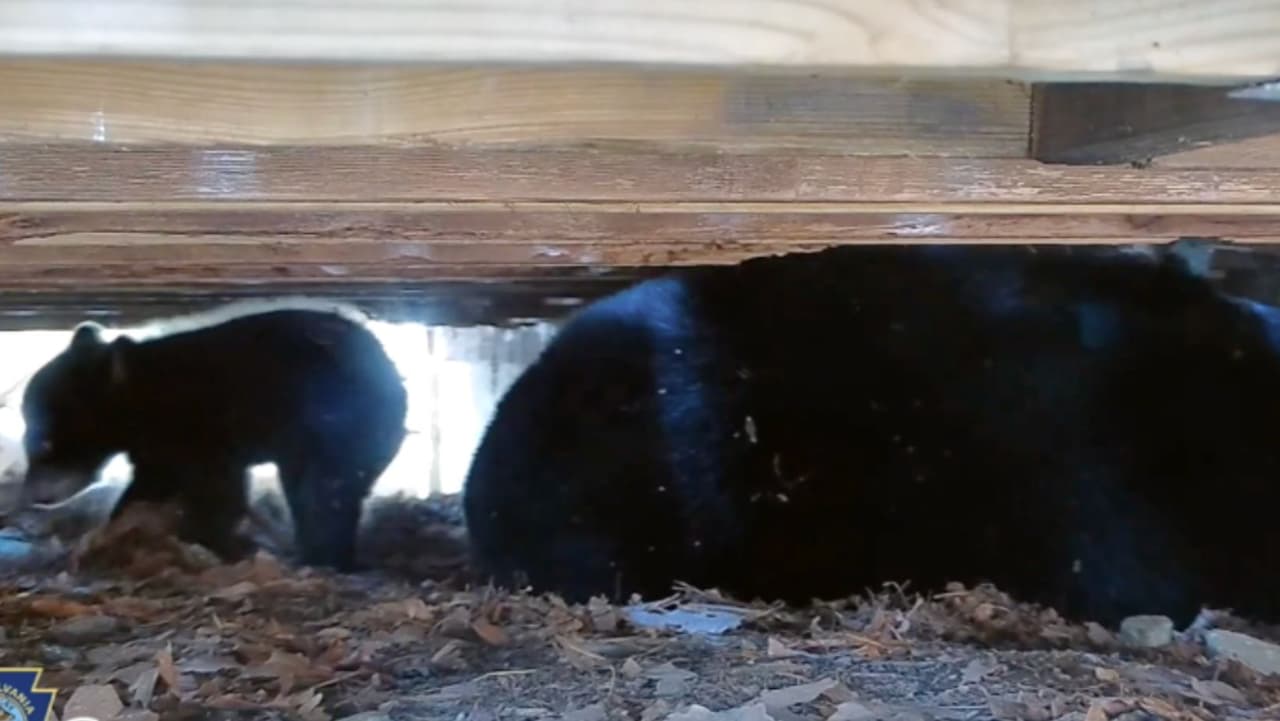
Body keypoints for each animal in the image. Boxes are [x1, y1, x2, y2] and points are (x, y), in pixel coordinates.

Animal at [19, 298, 408, 570]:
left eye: (44, 441)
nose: (34, 495)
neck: (144, 395)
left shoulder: (202, 428)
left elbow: (214, 489)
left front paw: (212, 541)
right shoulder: (160, 445)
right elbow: (154, 484)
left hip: (337, 426)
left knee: (326, 491)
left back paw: (321, 555)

= = = = = = =

> What this task involves: How many lines in the listing contain the word "left"? Answer with the count and nothing else.

> The completed task: 7